Merge Operators
Many applications need to update a value based on its current state — incrementing a counter, appending to a list, or updating a field in a record. The naive approach is read-then-write: read the current value, modify it, write it back. This requires a full round trip and doesn’t compose well under concurrent writes.
Cobble’s merge operators eliminate this problem. Instead of reading the current value, you write a merge operand — a description of the change you want to make. Cobble defers the actual merge until the value is read or compacted, combining all accumulated operands efficiently.
How Merges Are Resolved
When you read a key that has merge operands, Cobble finds all versions of that key across memtable and LSM tree levels and applies the merge operator to combine them. The operator is called in chronological order, accumulating the result:
- If a
Putis encountered, it becomes the base value. - If a
Deleteis encountered, it terminates the chain (the key is deleted). - Each
Mergeoperand is folded into the accumulated value using the operator.
During compaction, merge chains are resolved permanently — the result is written as a single Put value, so future reads no longer need to traverse the chain. This means merge resolution cost is amortized over time.
Limitation: The merge operator should be associative to ensure correct results regardless of operand order. Cobble does not guarantee the order of merge operand, so non-associative operators may produce inconsistent results.
e.g. a “sum” operator is fine, a + b + c == (a + b) + c == a + (b + c).
Built-in Operators
Cobble includes several operators for common patterns:
BytesMergeOperator (default) — Concatenates operands. Useful for building up strings or binary blobs incrementally.
U32CounterMergeOperator — Treats values as little-endian u32 integers and sums them. Perfect for counters, scores, or any additive metric.

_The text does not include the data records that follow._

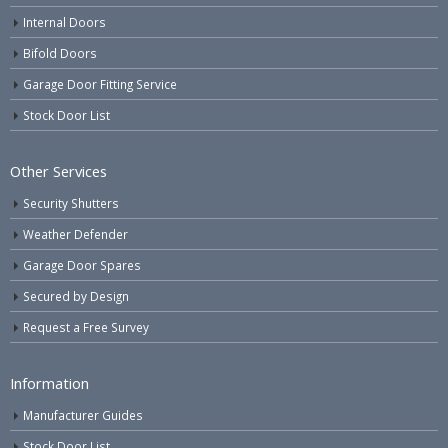
Internal Doors
Bifold Doors
Garage Door Fitting Service
Stock Door List
Other Services
Security Shutters
Weather Defender
Garage Door Spares
Secured by Design
Request a Free Survey
Information
Manufacturer Guides
Stock Door List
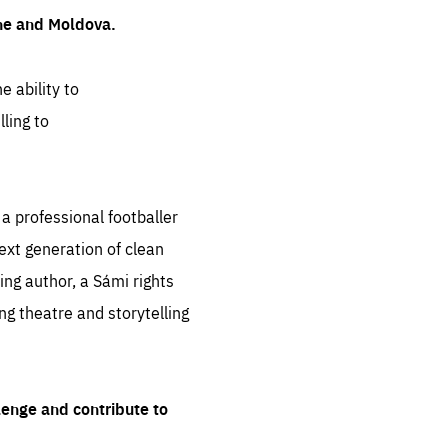
ine and Moldova.
e ability to
ling to
 professional footballer
ext generation of clean
ng author, a Sámi rights
ing theatre and storytelling
lenge and contribute to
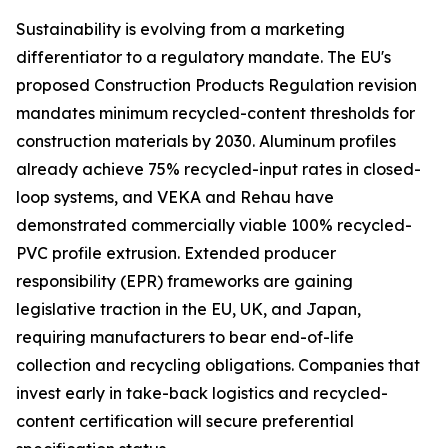
Sustainability is evolving from a marketing
differentiator to a regulatory mandate. The EU's
proposed Construction Products Regulation revision
mandates minimum recycled-content thresholds for
construction materials by 2030. Aluminum profiles
already achieve 75% recycled-input rates in closed-
loop systems, and VEKA and Rehau have
demonstrated commercially viable 100% recycled-
PVC profile extrusion. Extended producer
responsibility (EPR) frameworks are gaining
legislative traction in the EU, UK, and Japan,
requiring manufacturers to bear end-of-life
collection and recycling obligations. Companies that
invest early in take-back logistics and recycled-
content certification will secure preferential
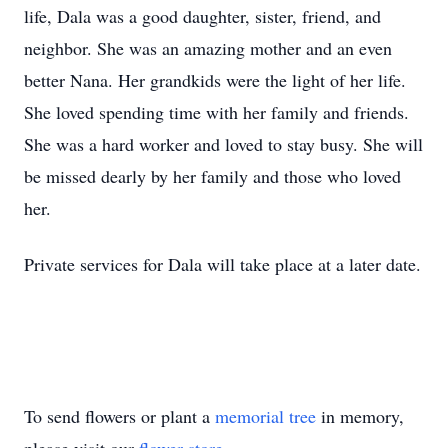
life, Dala was a good daughter, sister, friend, and
neighbor. She was an amazing mother and an even
better Nana. Her grandkids were the light of her life.
She loved spending time with her family and friends.
She was a hard worker and loved to stay busy. She will
be missed dearly by her family and those who loved
her.
Private services for Dala will take place at a later date.
To send flowers or plant a
memorial tree
in memory,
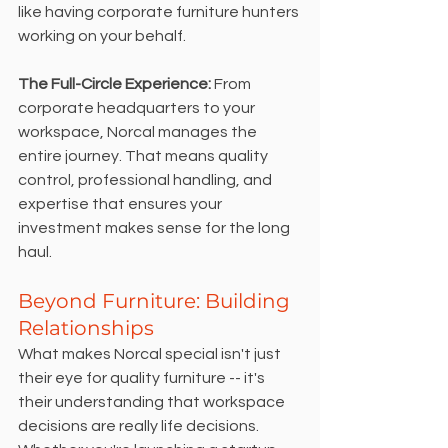
like having corporate furniture hunters 
working on your behalf.
The Full-Circle Experience:
 From 
corporate headquarters to your 
workspace, Norcal manages the 
entire journey. That means quality 
control, professional handling, and 
expertise that ensures your 
investment makes sense for the long 
haul.
Beyond Furniture: Building 
Relationships
What makes Norcal special isn't just 
their eye for quality furniture -- it's 
their understanding that workspace 
decisions are really life decisions. 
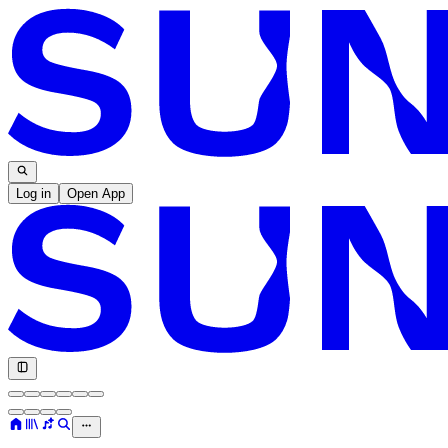
Log in
Open App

U64CounterMergeOperator — Same as above, but for u64 values. Use this for larger counters or when u32 range is insufficient.
Custom Operators
For application-specific merge semantics, implement the MergeOperator trait:
pub trait MergeOperator: Send + Sync {
fn id(&self) -> String;
fn metadata(&self) -> Option<JsonValue>;
fn merge(
&self,
existing_value: Bytes,
operand: Bytes,
time_provider: Option<&dyn TimeProvider>,
) -> Result<(Bytes, Option<ValueType>)>;
}
The return value includes an optional ValueType that can terminalize the merge chain — returning Some(ValueType::Put) means “this is the final value, stop merging.” This is useful for operators that can determine when further merges are unnecessary.
Custom operators are registered with a unique string ID that is persisted in the schema. This ensures the correct operator is used even after restarts or restores from snapshots.
Per-Column Operators
Since Cobble supports multi-column values, each column can have its own merge operator. For example, you might use a counter operator for column 0 (a view count) and a list-append operator for column 1 (a tag list). When you call merge() for a specific column, only that column’s operator is invoked.
Interaction with Value Separation
Merge operators work transparently with key-value separation. When merge operands are stored in VLOG files, Cobble dereferences the pointers before passing actual values to the operator. The result may be re-separated if it exceeds the threshold. Lazy merge chains (MergeSeparatedArray) further optimize this by deferring resolution until the value is actually needed.